Go through the entries below and print, exactly, the lines starting at the one with "terbangun selama bertugas" and ending at the one with "khusus kepada para pejabat yang menerima", keeping both ends and no others.

▸ **Saved entries**
+--
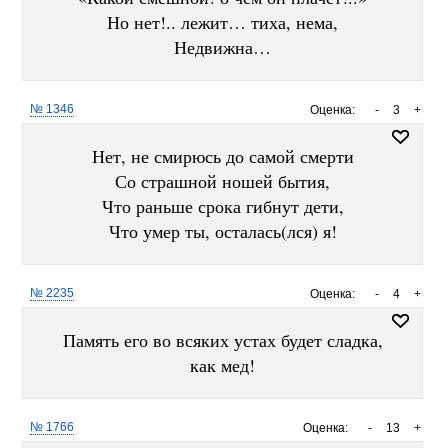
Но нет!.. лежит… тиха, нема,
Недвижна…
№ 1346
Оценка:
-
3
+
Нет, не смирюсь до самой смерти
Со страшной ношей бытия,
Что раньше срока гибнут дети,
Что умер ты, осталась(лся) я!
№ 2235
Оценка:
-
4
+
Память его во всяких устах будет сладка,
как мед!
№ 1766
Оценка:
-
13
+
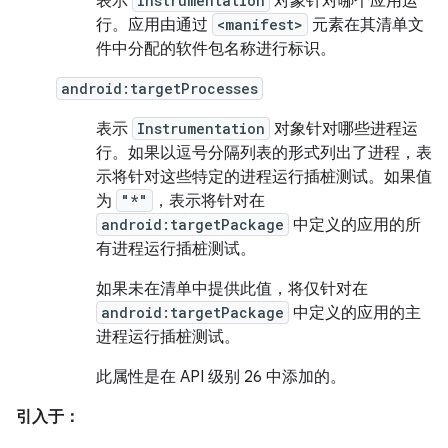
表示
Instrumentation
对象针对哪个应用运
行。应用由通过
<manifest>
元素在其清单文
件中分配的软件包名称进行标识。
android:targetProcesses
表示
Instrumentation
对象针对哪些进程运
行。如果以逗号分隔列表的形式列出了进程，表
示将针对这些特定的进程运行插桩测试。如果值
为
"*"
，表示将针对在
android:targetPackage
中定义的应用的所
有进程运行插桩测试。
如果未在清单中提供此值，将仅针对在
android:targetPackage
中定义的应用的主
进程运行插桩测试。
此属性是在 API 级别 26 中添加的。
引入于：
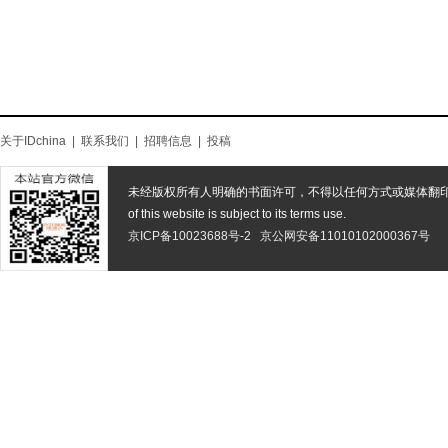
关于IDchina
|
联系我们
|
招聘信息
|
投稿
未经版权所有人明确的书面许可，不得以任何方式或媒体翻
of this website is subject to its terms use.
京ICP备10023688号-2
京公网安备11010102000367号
+--
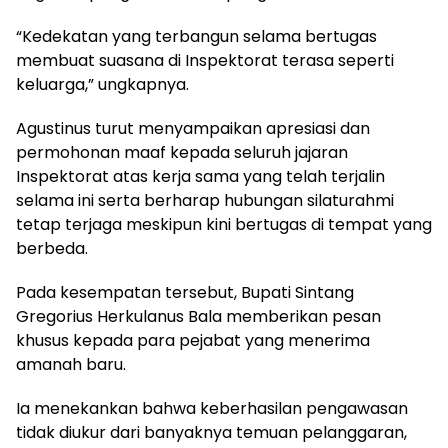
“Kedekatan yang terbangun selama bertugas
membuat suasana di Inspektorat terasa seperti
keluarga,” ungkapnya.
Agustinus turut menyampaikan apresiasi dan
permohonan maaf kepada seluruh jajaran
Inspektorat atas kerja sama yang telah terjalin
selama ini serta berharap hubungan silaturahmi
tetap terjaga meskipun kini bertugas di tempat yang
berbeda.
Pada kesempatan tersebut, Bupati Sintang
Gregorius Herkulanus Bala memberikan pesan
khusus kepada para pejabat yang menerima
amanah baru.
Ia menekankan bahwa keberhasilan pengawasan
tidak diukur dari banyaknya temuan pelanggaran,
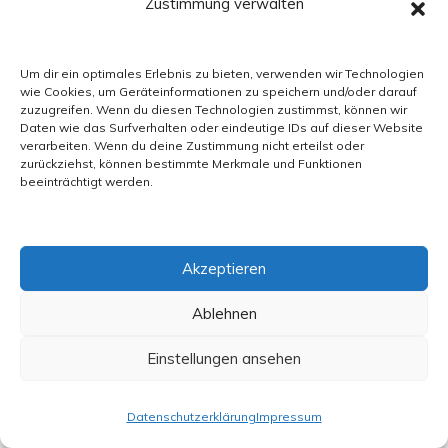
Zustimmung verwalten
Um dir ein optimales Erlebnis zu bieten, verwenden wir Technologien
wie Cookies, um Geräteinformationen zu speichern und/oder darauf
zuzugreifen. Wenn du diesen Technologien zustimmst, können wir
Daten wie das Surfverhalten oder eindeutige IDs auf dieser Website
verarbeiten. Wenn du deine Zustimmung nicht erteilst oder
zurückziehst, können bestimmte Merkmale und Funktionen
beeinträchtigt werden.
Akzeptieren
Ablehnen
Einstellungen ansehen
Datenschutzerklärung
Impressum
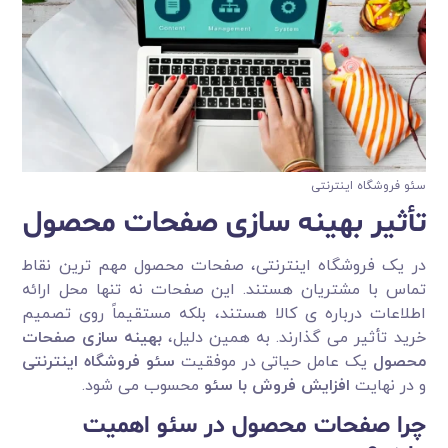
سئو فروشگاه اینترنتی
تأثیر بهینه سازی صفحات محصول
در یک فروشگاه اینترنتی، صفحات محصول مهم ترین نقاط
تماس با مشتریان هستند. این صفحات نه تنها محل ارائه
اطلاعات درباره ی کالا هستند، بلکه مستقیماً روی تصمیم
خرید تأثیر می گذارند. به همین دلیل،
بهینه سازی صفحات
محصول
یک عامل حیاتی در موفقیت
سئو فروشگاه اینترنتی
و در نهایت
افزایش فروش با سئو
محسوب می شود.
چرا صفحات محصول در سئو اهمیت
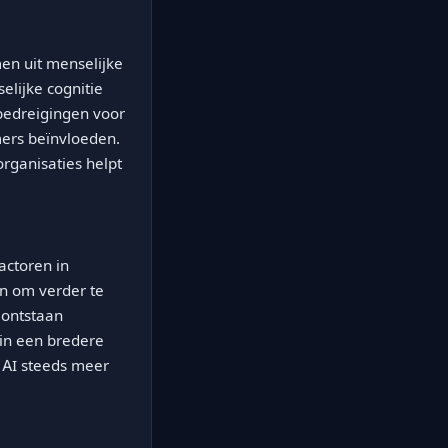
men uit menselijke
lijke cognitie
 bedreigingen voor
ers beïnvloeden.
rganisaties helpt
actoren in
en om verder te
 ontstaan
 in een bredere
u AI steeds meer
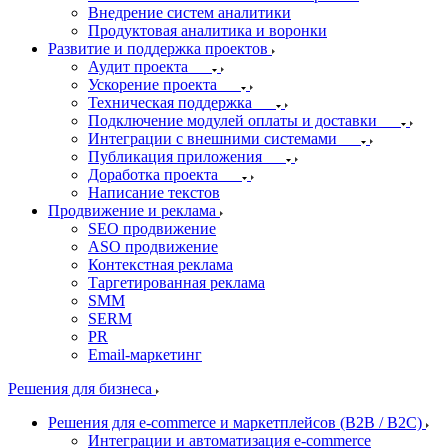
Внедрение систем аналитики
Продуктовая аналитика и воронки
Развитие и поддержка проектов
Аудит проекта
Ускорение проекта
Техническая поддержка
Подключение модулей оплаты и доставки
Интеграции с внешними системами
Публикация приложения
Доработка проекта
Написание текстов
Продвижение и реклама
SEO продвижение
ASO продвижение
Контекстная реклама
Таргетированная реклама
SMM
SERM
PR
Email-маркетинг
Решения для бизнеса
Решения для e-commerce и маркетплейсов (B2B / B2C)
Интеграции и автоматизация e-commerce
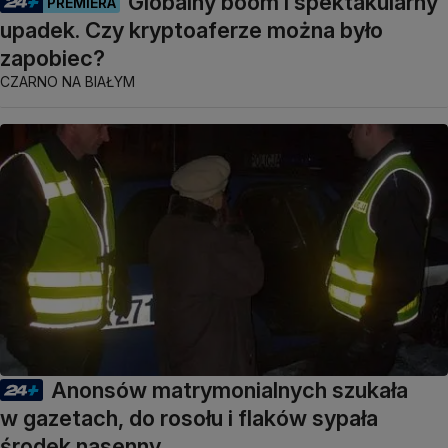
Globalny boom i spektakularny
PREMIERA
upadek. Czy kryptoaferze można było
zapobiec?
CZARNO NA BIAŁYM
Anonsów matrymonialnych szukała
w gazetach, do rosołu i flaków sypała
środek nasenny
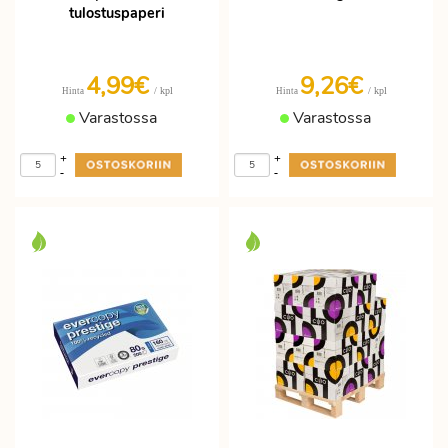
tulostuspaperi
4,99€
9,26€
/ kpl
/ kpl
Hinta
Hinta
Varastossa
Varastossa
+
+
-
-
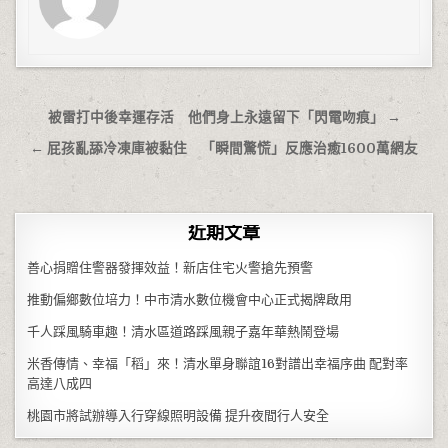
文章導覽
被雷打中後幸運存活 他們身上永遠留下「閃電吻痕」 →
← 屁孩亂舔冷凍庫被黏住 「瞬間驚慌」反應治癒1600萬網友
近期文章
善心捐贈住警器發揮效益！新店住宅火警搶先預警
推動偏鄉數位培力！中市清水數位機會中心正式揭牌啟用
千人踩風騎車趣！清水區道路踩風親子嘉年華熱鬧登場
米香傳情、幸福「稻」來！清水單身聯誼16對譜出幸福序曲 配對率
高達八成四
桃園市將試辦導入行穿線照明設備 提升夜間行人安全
+--
▸ **Solution below**
“Kedekatan yang terbangun selama bertugas
membuat suasana di Inspektorat terasa seperti
keluarga,” ungkapnya.
Agustinus turut menyampaikan apresiasi dan
permohonan maaf kepada seluruh jajaran
Inspektorat atas kerja sama yang telah terjalin
selama ini serta berharap hubungan silaturahmi
tetap terjaga meskipun kini bertugas di tempat yang
berbeda.
Pada kesempatan tersebut, Bupati Sintang
Gregorius Herkulanus Bala memberikan pesan
khusus kepada para pejabat yang menerima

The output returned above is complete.